How can I find sneaky Java memory leaks using the Python wrapper?

I have a large Orekit service performing orbit determination. The service is run once to start-up and enters a while True loop where it will idle and listen for observations every X minutes. It uses these observations to estimate new orbits for the observed objects.

The service runs okay for about 24h until I start bumping into performance issues. Then I start getting Java errors:

  • [2024-06-02T15:07:53] java.lang.OutOfMemoryError: Java heap space: failed reallocation of scalar replaced objects

  • [2024-06-02T17:38:25] java.lang.OutOfMemoryError: Java heap space

This final error occured the following day, at the same time I killed the service (assumingly) and tried to build a new version:

  • [2024-06-03T13:12:02] OpenJDK 64-Bit Server VM warning: Exception java.lang.OutOfMemoryError occurred dispatching signal SIGTERM to handler- the VM may need to be forcibly terminated

The JRE is initialised with:

  • orekit.initVM(initialheap='2048m')

I upped the heap size by 2x but it did not fix anything. It just took longer for the memory issues to start occurring.

The memory leaks persist even if the service sleeps for 30mins at a time and only performs estimation every 30mins.

This must be some issue with creation of Java objects and poor garbage collection.

I’m new to Orekit, and Java. I don’t know where or how to start looking for memory leaks. Since my service never shuts-down, this is a particularly significant memory management challenge.

I would really appreciate any guidance or leads on where I can look next, or if you guys know of any common memory issues with the Python wrapper :slight_smile:

Hi @jamesc,

Isn’t there a memory profiling tool that you could use in Python to find out where the problem may come from?

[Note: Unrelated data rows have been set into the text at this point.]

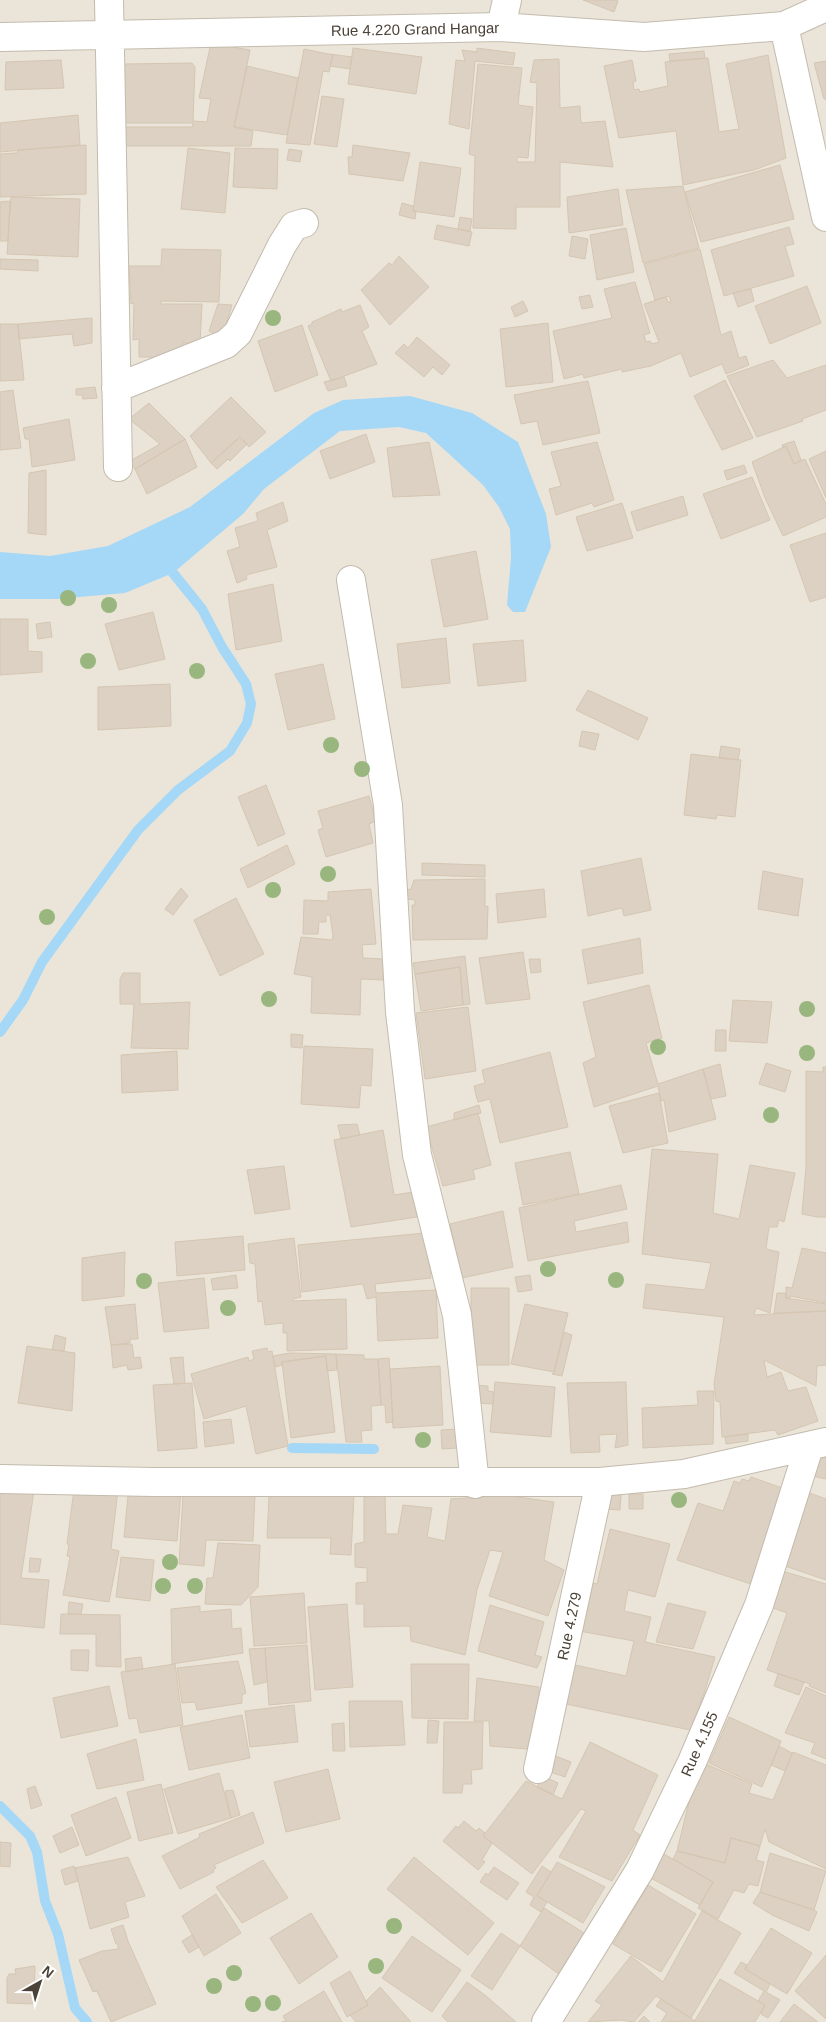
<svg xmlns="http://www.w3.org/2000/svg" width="826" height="2022" viewBox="0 0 826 2022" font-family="Helvetica,sans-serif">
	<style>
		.residential { fill: #ebe5d9 }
		.water { fill: #a5d7f6 }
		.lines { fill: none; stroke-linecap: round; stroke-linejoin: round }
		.stream { stroke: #a5d7f6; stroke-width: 10 }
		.building { fill: #dcd1c2; stroke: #d5c6b2 }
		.street-casing { stroke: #c3bbad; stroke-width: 30 }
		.street { stroke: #fff; stroke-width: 28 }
		.tree { fill: #98b67e }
		.labels { text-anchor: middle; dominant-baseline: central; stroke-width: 4; stroke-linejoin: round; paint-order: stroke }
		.street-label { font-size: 15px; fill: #4c4338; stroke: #fff }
	</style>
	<rect width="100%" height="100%" fill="#f6f3eb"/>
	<path class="residential" d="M0,0h826v2022h-826z"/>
	<path class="water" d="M410,396l62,17 46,29 28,72 5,33 -26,65h-12l-6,-7 4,-47 -1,-29 -11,-22 -16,-22 -57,-52 -27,-6 -59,4 -76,58 -21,25 -70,59 -48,20 -69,6h-56v-47l50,4 58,-10 82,-39 124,-94 29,-13z"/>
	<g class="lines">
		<path class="stream" d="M0,1032l23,-32 19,-38 96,-132 40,-40 52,-39 17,-28 4,-19 -5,-20 -24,-37 -20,-38 -37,-46
			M292,1448l82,1
			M0,1806l30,30 7,16 8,49 13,33 17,74 12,14"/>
	</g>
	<path class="building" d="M583,0h31l4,1 -4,11z
		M211,43l39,7 -16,77 19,4 -2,15h-128l1,-19h68l1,-4h-70l1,-59 68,-1 3,4 -2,54 14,1 4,-23 -12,-1z
		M353,48l69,9 -6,37 -68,-10z
		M477,48l38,5 -2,12 -38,-4 -6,68 -20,-5 7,-64 9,1 -3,-11 15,2z
		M304,49l29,6 -4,17 -6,-1 -13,74 -24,-2z
		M704,51l1,7 -35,3 -1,-7z
		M330,54l22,3 -2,12 -20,-3 3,-11z
		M768,55l18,103 -32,12 -71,15 -7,-54 -57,7 -15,-72 28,-6 4,21 -3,1 1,8 5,-1 1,3 28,-6 -3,-24 43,-4 11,74 20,-3 -13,-65z
		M559,59l1,49 20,-2 1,17 24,-2 8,46 -53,-5v45h-44v22l-43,-1 2,-72 -6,-2 9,-90 44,4 -4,37 15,2 -5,51 -11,-1v5h18l2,-79 -7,-1 4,-22z
		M61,60l3,28 -59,2 1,-28z
		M826,61v38h-2l-10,-36z
		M247,66l51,12 -11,57 -53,-8z
		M322,96l22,3 -7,48 -23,-3z
		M78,115l2,30 -80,7v-29z
		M86,145v49l-86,3v-43l17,-1 1,-3z
		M353,145l57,8 -7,28 -54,-7 -1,-17h4z
		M188,148l42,5 -5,60 -44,-4z
		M235,148l43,1 -1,40 -44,-2z
		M289,149l13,2 -2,11 -13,-2z
		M420,162l41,6 -7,49 -41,-6z
		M780,165l14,54 -93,23 -16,-50z
		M683,186l16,62 -56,15 -17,-73z
		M618,189l5,36 -54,8 -2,-36z
		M11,197l69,2 -2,58 -71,-3z
		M10,201l-2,40h-8v-39z
		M402,203l11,3v5l3,1 -1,7 -16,-4z
		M460,217l12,2 -2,12 -12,-2z
		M437,225l35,7 -3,14 -35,-7z
		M789,227l5,17 -9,2 9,30 -70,20 -13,-46z
		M626,228l8,44 -37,8 -7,-45z
		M572,236l16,3 -3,20 -16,-3z
		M162,249l59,1 -2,52 -58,-1v3h41l-2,40 -17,-1v10l-18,4h-26v-18l-6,1 1,-37 -3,1 -2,-38h32z
		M700,249l21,86 10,-4 8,27 7,-2 3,9 -23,9 -4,-10 -32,13 -9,-24 -30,13 -29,6v-3l-38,9 -1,-4 -19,5 -11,-48 59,-13 -8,-29 31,-7 15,51 -6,2 2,7 4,-1 2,3 7,-2 -15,-38 22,-7 2,5h3l-2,-6 -14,4 -11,-36z
		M399,256l30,31 -39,38 -29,-35 28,-27 3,2z
		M0,259l38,1v11l-38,-2z
		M807,286l14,37 -51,21 -15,-38z
		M751,289l3,12 -16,6 -5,-14z
		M590,295l3,12 -11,2 -3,-12z
		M523,301l5,10 -13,6 -4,-10z
		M218,304l14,1 -8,27 -8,3 -7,-4z
		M360,305l9,22 -7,4 15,33 -46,17 -23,-55 4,-2v-2l29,-13 1,3z
		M92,318v25l-18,3 -2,-12 -53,5 -1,-15z
		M548,323l5,59 -47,5 -6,-58z
		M0,324h18l6,56 -24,1z
		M302,325l16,50 -43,17 -17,-51z
		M417,337l33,28 -8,10 -9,-8 -9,10 -29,-24 9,-9 4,4z
		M773,360l14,18 39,-13v45l-24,9 1,2 -46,16 -30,-61z
		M344,377l3,9 -19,5 -4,-9z
		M725,380l28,58 -31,12 -28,-54z
		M588,381l12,52 -57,12 -6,-24 -16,3 -7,-29z
		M95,387l2,11 -14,1 -1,-4h-6v-6z
		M13,390l8,58 -21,2v-58z
		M231,397l35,35 -17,15 -9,-10 -29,26 -21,-27z
		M149,403l36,36 -50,30 -5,-8 30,-17 -31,-25z
		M69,419l6,41 -43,7 -3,-28h-4l-2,-11z
		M366,434l9,28 -45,17 -10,-28z
		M240,437l7,7 -17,17 -2,-2 -11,10 -6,-6z
		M185,439l12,28 -50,27 -12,-25z
		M794,441l7,19 -7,4 -8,-18 -3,2 -1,-3z
		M429,442l11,53 -47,2 -6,-49z
		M597,442l17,58 -20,7 -2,-4 -36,12 -7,-26 12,-3 -10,-34z
		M786,446l8,18 11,-5 21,45v13l-43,19 -18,-38 -13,-36z
		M826,451v47l-17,-39z
		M744,465l3,8 -20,7 -3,-9z
		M46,470v65l-18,-2 1,-60z
		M752,477l18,43 -49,19 -18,-45z
		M683,496l5,19 -51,16 -6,-19z
		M283,502l5,19 -21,9 10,37 -31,8 1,4 -10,4 -10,-32 13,-4 -5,-19 23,-7 -2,-8z
		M622,503l11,35 -46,13 -11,-34z
		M826,533v64l-16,5 -20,-57z
		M476,551l12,68 -44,8 -13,-67z
		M273,584l9,57 -46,9 -8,-56z
		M153,612l12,47 -46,11 -14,-46z
		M0,619h28v32l14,1v20l-42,3z
		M50,622l2,15 -14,2 -2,-15z
		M446,638l4,45 -48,5 -5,-44z
		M523,640l3,41 -48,5 -5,-42z
		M323,664l12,55 -47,11 -13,-56z
		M170,684l1,42 -73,4v-43z
		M588,690l60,28 -10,22 -62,-30z
		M582,731l17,3 -4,16 -16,-4z
		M721,746l19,3 -2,11 -19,-2z
		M691,754l50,6 -6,57 -18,-2 -1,4 -32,-4z
		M266,785l19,49 -27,12 -20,-49z
		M369,796l7,25 -7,3 4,19 -47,14 -8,-27 5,-2 -5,-17z
		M287,845l8,19 -47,24 -8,-19z
		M641,858l10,52 -27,6 -2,-8 -34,8 -7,-45z
		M422,863l63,2v12l-63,-2z
		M763,871l40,8 -5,37 -40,-7z
		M485,879v28l3,-1 -1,33 -74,1 -1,-35h3v-5l-8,-1 -1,-9 5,-1 3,-9z
		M181,888l7,8 -15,19 -8,-6z
		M371,889l5,55 -14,1 1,13 21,1 -1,21 -22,-1 -1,36 -49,-2 1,-36 -18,-3 7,-37 31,3 1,-4 -3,-21h-4v7h-7l-1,12h-15l1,-34 24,1v-9z
		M544,889l2,28 -48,6 -2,-29z
		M236,898l28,56 -44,22 -26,-56z
		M640,938l3,35 -55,11 -6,-34z
		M523,952l7,47 -44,5 -7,-46z
		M465,956l5,48 -7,1 -3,-38 -45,7 -2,-11z
		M529,959h11l1,13 -10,1z
		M460,967l3,38 -42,6 -6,-37z
		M123,973h17v31l50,-2 -2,47 -57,-1 3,-44h-14v-25z
		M649,985l13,53 -16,5 12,41 45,-15 13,50 -47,13 -5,-32 -3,1 -3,-15 -64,21 -11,-44 13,-6 -13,-55z
		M733,1000l39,2 -5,41 -38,-2z
		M468,1007l8,64 -51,8 -9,-66z
		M716,1030h10v21h-11z
		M291,1034l12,1 -1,13 -11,-1z
		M304,1046l69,3 -2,37 -10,-1 -2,23 -58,-4z
		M177,1051l1,39 -56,3 -1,-38z
		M550,1052l18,75 -68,16 -10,-44 -12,3 -1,-3 -3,-13 11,-3 -3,-13z
		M766,1063l25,8 -6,21 -26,-8z
		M720,1064l6,32 -15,3 -8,-30z
		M823,1067h3v150h-9l-15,-3 4,-47v-96l17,1z
		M659,1093l9,50 -45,10 -14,-47z
		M479,1105l2,8 -27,7v-7z
		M478,1113l13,52 -18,5 2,9 -32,7 -17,-59z
		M357,1124l3,11 -19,4 -3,-14z
		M383,1130l11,65 19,-3 4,25 -66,10 -17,-87z
		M652,1149l66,5 -5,59 26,6 11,-54 45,8 -11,49 -5,-2 -2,7h-8l-3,22 13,3 -9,61 -14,-5 -2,7 72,-4v54l-9,1 -1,20 -52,-26 3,17 14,-5 7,19 18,-4 12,34 -40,14 -3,-5 -53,7 -2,-35 -4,-1 -2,-17 10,-67 -81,-9 3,-24 59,6 6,-27 -69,-9z
		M570,1152l9,42 -56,11 -8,-42z
		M284,1166l6,43 -35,5 -8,-44z
		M621,1185l6,24 -53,12 2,11 51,-10 2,20 -101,19 -9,-53z
		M503,1211l10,56 -51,11 -12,-54z
		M425,1233l6,45 -56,6 1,9 60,-3 2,48 -60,3 -2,-44 -9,2 -4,-15 -61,8 -4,-47z
		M243,1236l2,34 -68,6 -2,-34z
		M294,1238l7,59 -8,2 -1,2 54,-2 1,50 -60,2v-18h-4v-10l-18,2 -3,-24 -4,1 -3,-38 -5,-1 -2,-19z
		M802,1248l24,5v50l-36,-7v2h-4v-11l6,1z
		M125,1252l-1,44 -42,5v-43z
		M236,1275l2,13 -25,2 -2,-11z
		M530,1275l2,15 -14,2 -3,-15z
		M204,1278l5,50 -45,4 -6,-49z
		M471,1288h38v77h-38z
		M777,1293h9v5l40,6v7l-52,2z
		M135,1304l3,35h-8v4l-19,2 -6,-38z
		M525,1304l43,9 -14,59 -43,-8z
		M564,1332l8,3 -10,41 -10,-2 2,-2z
		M55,1335l11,3 -2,13 -12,-1z
		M132,1344l2,14 6,-1 2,11 -14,2 -1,-5 -14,3 -2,-23z
		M27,1346l48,7 -3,58 -54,-8z
		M267,1348l1,4 4,-1 16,95 -32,8 -10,-48 -42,13 -13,-45 57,-17 1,4 5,-2 -2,-8z
		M290,1353l46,1 1,16 -10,1 -1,-15 -44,6v3l-7,2 -2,-11z
		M336,1354l28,1v4h14l3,46 -10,1 1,24 -11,1 1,11h-16z
		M326,1356l9,76 -44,6 -9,-76z
		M183,1357l2,26 -11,1 -4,-26z
		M389,1358l4,64 -7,1 -1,-18h-4l-3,-46z
		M440,1366l3,59 -50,3 -3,-59z
		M495,1382l60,5 -4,50 -61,-5z
		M626,1382l2,63 -13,3 2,-14 -18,1 1,17 -29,1 -4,-70z
		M192,1383l5,65 -39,3 -5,-66z
		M474,1385l14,1v5l6,1 -1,12 -20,-1z
		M697,1391h17l-1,53 -70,4 -1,-40 56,-3z
		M231,1419l3,24 -29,4 -2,-25z
		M457,1429l1,19 -16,1 -1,-19z
		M748,1434v7l-22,3 -1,-7z
		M826,1456v23l-14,-3 7,-19z
		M751,1477l34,12 -34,95 -74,-24 21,-57 25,8 11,-30 6,2 2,-4 7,2z
		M129,1486l52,5 -4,50 -53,-4z
		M0,1487l34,4 -13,87 28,2 -5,48 -44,-4z
		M74,1489l44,1 -7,59 8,2 -10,51 -46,-7 7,-38 -3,-1 2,-11 -2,-1z
		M804,1491l22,8v81l-41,-14 15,-43 -6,-2z
		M482,1492l72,10 -10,58 20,10 -16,46 -59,-20 14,-44 -13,-2 -13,40 -12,65 -54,-14 -1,-15 -46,1v-23h-8v-21l11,-1v-14l-12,-1v-23l9,-2v-45l21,-1 1,38h12l5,-29 29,3 -5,29 18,4 6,-42 30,-2z
		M608,1494l13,1 -1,15 -14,-1z
		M629,1494h14v15h-14z
		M183,1495h72l-2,46 -47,-1 -2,26 -25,-2z
		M269,1496h85l-3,59 -21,-1 1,-16h-64z
		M610,1529l60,15 -15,53 -27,-7 -4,21 27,6 -6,25 70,15 -11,37 -14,36 -124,-26 9,-39 51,11 8,-35 -60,-11 10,-49 13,3z
		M218,1543l42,2 -2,42 -17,18 -36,-1 2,-26h6z
		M121,1557l33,3 -4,41 -34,-4z
		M30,1558l11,1 -2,13h-10z
		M782,1571l44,13v109l-17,-7 1,-2 -43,-14 20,-57 -17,-6z
		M304,1593l3,50 -53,3 -4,-49z
		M69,1602l14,2 -2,10h-13z
		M668,1603l38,9 -13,37 -37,-7z
		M347,1604l6,83 -38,3 -7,-83z
		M490,1605l54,17 -9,33 7,2 -5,11 -59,-17z
		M200,1606v6l31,-3 1,20 9,-1 2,25 -71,11 -1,-55z
		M61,1614l59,1 1,52 -25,-1v-32h-36z
		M307,1645l4,56 -42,4 -4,-57z
		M265,1648l2,34 -13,3 -5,-36z
		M71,1650h18l-1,21 -17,-1z
		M141,1657l2,12 -17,3 -1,-13z
		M238,1661l8,32 -4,2v8l-45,7 -2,-8 -13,1 -5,-35z
		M175,1664l8,61 -43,8 -3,-15 -8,1 -8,-47z
		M411,1664h58l-1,55 -56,-1z
		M778,1674l26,8 -5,13 -25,-9z
		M477,1678l62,9v63l-49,-4 -1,-25h-15z
		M109,1686l9,40 -57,12 -8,-40z
		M806,1687l20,9v63l-15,-6 4,-10 -30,-10z
		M349,1701h53l3,44 -55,2z
		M294,1705l4,37 -48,5 -5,-36z
		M242,1715l8,43 -61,12 -9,-43z
		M729,1717l52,24 -19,46 -53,-24z
		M428,1720l11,1 -2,22h-10z
		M444,1722h39l-1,47 -11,1 1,14h-9l-1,9h-19z
		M344,1723l1,28h-12l-1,-27z
		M136,1739l8,41 -47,9 -10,-35z
		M590,1742l68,33 -25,55 7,5 -28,46 -53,-24 27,-46 -5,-2 -49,65 -49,-38 43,-55 36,18z
		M779,1746l13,7 -7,18 -14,-6z
		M793,1752l33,13v104l-57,-27 -4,-13 -5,17 -29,-8 -6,25 -48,-12 12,-49 -8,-2 18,-39 53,23 -3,9 24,7z
		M553,1755l18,7 -6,15 -18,-6z
		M328,1769l12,50 -54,13 -12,-50z
		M219,1773l12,45 -53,16 -14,-45z
		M543,1776l15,7 -5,12 -16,-8z
		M161,1784l12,49 -34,8 -12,-49z
		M35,1786l7,19 -11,4 -4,-20z
		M233,1790l7,25 -9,3 -6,-27z
		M116,1797l15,41 -45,18 -15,-41z
		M253,1812l11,31 -50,22 2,3 -3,2 1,2 -34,17 -18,-33 38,-19 -1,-3z
		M464,1821l12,10 3,-3 6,5 -2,3 9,7 -10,17 3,2 -7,8 -35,-29 13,-15 2,2z
		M72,1827l7,18 -19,8 -7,-17z
		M731,1838l29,8 -4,14 8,2 -6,24 -9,-2 -5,9 -10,-3 -16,29 -20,-11 15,-26 -40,-23 4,-8 48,12z
		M0,1842l11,1 -1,24 -10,-1z
		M770,1853l56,18 -12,39 -54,-18z
		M664,1854l49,28 -13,23 -51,-28z
		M128,1857l17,39 -20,6 4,15 -39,12 -15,-61z
		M414,1857l80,66 -26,32 -81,-66z
		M263,1860l25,38 -46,25 -26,-36z
		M557,1862l48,25 -22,36 -46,-27z
		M74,1866l4,15 -13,4 -4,-15z
		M542,1866l9,6 -14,24 10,6 -6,10 -11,-7 4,-8 -8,-5z
		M494,1867l25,16 -12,17 -27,-18 6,-9 2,2z
		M648,1885l48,29 -35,58 -48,-28z
		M760,1892l54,18 3,2 -8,19 -37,-16 -19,-12z
		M216,1894l25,39 -37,23 -22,-40z
		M544,1908l45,28 -26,41 -43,-31z
		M702,1911l39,22 -50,85 -35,-22 -22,26 -14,-2 -32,2 14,-17 -7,-4 36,-45 32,26z
		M311,1913l27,44 -39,27 -29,-46z
		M123,1925l5,16 28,63 -45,18 -14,-31 -4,1 -14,-32 23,-9 16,-2v-5h-2l-5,-15z
		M771,1928l41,25 -25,41 -42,-25z
		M501,1933l19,13 -28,44 -21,-14z
		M192,1935l7,12 -10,6 -7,-12z
		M412,1936l49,34 -29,42 -50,-34z
		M826,1955v64l-31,-28z
		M741,1962l6,3 -2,4 25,15 -4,8 14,8 -12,18 -7,-4 4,-9 -7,-4 6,-10 -30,-18z
		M35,1966l-1,38 -27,-1v-25l2,-4h7l-1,-5z
		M350,1971l18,34 -21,12 -17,-34z
		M720,1979l45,26 -10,17h-61z
		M467,1982l18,13 31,27h-68l-6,-6z
		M380,1987l31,35h-55l-6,-7 18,-10 -2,-4z
		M324,1991l18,31h-60l4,-1 -3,-5z
		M661,1999l34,22 -34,1 6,-9 -11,-7z
		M794,2004l24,18h-38z
		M644,2016l6,6h-12z"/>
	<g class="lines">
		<g class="street-casing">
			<path id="street" d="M109,0l9,467
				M784,26l42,191
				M501,27l6,-27
				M0,37l501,-10 143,10 140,-11 42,-19
				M116,388l110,-44 12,-11 44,-88 12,-19 10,-3
				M351,580l37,225 12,207 17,143 40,160 18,169
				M0,1479l153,3h447l84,-8 142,-32
				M538,1769l62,-287
				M546,2022l94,-152 52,-108 67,-157 50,-158"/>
		</g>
		<use href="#street" class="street"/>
	</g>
	<g class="tree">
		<circle cx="273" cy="318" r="8"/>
		<circle cx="68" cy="598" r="8"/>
		<circle cx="109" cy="605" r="8"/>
		<circle cx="88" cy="661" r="8"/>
		<circle cx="197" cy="671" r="8"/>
		<circle cx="331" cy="745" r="8"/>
		<circle cx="362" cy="769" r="8"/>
		<circle cx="328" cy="874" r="8"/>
		<circle cx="273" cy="890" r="8"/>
		<circle cx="47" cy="917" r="8"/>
		<circle cx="269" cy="999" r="8"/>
		<circle cx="807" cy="1009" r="8"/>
		<circle cx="658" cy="1047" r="8"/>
		<circle cx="807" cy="1053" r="8"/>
		<circle cx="771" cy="1115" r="8"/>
		<circle cx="548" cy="1269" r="8"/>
		<circle cx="616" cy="1280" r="8"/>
		<circle cx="144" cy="1281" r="8"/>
		<circle cx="228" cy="1308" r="8"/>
		<circle cx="423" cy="1440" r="8"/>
		<circle cx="679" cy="1500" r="8"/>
		<circle cx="170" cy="1562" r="8"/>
		<circle cx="163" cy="1586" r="8"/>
		<circle cx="195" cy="1586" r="8"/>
		<circle cx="394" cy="1926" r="8"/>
		<circle cx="376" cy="1966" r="8"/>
		<circle cx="234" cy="1973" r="8"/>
		<circle cx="214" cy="1986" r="8"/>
		<circle cx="273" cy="2003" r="8"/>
		<circle cx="253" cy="2004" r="8"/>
	</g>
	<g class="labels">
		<g class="street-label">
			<text transform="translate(415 29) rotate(-1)">Rue 4.220 Grand Hangar</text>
			<text transform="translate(569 1626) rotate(-78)">Rue 4.279</text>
			<text transform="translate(699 1744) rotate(-66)">Rue 4.155</text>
		</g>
	</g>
	<g transform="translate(40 1982) rotate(39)" stroke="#ffffff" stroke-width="4" paint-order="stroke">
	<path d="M0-4L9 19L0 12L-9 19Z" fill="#4c4338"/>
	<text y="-8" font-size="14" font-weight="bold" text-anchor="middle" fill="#4c4338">N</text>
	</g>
</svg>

Are you using a Kalman filter? How many measurements and objects are you treating before the service crashes?
If you could reproduce the bug in one run (without using the idle mechanism) and share some sample code (with generated measurements) it would help with debugging.

Cheers,
Maxime

Hi @jamesc ,

You can try to use a WoW tool named VisualVM (https://visualvm.github.io/ ) to analysis the memory of java.

Here is my analysis process of GC overhead limit exceeded error.
https://forum.orekit.org/t/java-lang-outofmemoryerror-gc-overhead-limit-exceeded/1461/4?u=lirw1984

Best,
lirw

Hi,

The garbage handling between java and python is indeed a bit complex, this part is managed by JCC that is the wrapping tool.

What I would recommend first look at is that you have no references to objects left on the python side, such as arrays, pointers or something that could indicate to java that it is not ok to purge the objects. I have experienced this several times of having some array or something that still has a pointer to the objects, then they won’t be purged.

There are likely java tools around that can debug the memory heap, havent tried that recently. It could be worth really “del”-ing objects in python to show that they are ok to go now.